━━━━━ Supplied information ━━━━━
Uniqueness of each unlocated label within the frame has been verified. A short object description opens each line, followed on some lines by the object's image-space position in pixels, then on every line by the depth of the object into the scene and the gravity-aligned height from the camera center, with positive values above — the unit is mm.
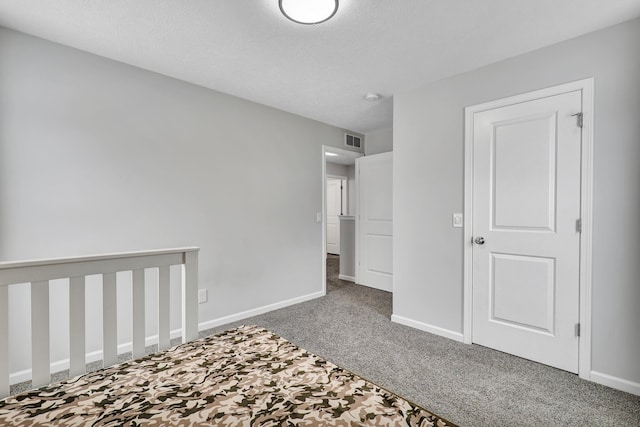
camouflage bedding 962 -662
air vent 4332 +1032
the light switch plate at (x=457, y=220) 2613 -69
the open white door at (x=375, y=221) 4152 -135
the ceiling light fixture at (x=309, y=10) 1682 +1150
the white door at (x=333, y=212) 7870 -13
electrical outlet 2867 -801
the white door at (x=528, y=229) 2084 -122
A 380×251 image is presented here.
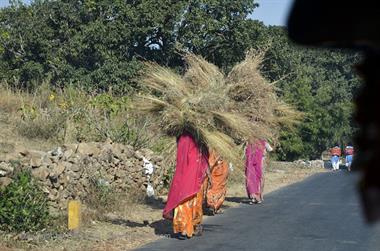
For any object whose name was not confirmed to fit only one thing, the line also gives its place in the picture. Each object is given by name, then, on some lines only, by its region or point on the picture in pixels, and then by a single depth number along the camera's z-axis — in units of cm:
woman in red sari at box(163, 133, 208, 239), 1137
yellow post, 1097
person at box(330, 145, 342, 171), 4215
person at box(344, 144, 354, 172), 3738
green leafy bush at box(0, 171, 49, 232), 1018
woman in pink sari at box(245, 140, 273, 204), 1786
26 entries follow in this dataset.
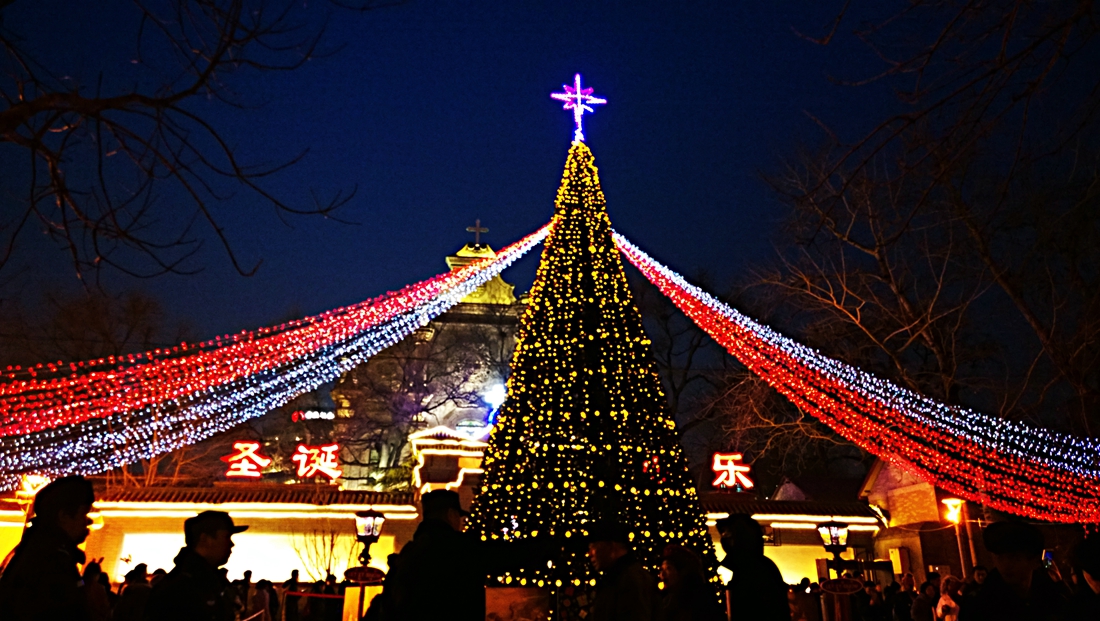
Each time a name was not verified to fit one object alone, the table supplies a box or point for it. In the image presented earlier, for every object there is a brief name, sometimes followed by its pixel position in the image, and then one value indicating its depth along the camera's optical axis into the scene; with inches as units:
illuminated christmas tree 373.4
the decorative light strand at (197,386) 485.4
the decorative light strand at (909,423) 518.6
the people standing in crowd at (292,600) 534.3
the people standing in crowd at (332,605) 537.6
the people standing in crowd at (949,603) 369.7
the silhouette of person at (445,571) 147.4
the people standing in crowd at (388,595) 159.3
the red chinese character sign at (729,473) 943.0
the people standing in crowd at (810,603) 426.9
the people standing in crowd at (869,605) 502.0
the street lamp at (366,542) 390.9
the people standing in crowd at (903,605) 511.5
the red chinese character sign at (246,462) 907.4
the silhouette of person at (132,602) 221.8
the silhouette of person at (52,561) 118.2
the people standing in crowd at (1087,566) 128.3
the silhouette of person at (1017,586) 125.4
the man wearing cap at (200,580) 125.3
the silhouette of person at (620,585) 168.7
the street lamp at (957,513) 861.8
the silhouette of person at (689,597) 181.3
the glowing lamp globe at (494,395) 1236.5
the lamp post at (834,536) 464.1
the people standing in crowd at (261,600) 443.3
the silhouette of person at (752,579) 173.9
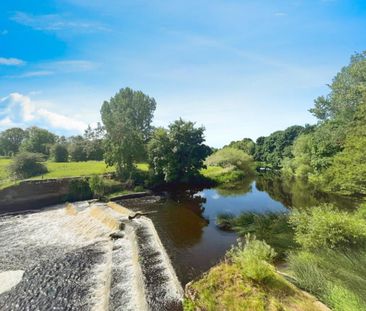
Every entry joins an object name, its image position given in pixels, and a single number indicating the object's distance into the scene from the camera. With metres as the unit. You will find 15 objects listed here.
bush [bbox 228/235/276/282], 6.33
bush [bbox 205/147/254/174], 43.12
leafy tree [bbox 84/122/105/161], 41.22
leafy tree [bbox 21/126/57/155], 44.38
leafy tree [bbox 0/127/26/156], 52.56
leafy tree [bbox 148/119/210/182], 27.50
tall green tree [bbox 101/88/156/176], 25.75
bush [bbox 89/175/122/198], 22.77
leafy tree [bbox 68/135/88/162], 41.53
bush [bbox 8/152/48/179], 24.84
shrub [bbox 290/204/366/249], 7.93
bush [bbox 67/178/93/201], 22.88
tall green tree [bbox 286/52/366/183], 21.11
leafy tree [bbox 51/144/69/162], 38.66
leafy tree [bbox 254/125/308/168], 56.96
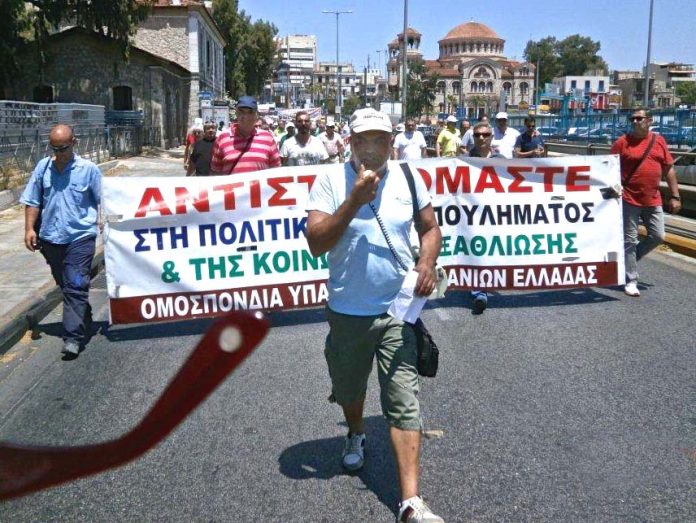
━━━━━
▸ Work instruction: Exactly how many lines of the listing hold the word "lamp"? State only the number.

▸ Solved problem: 4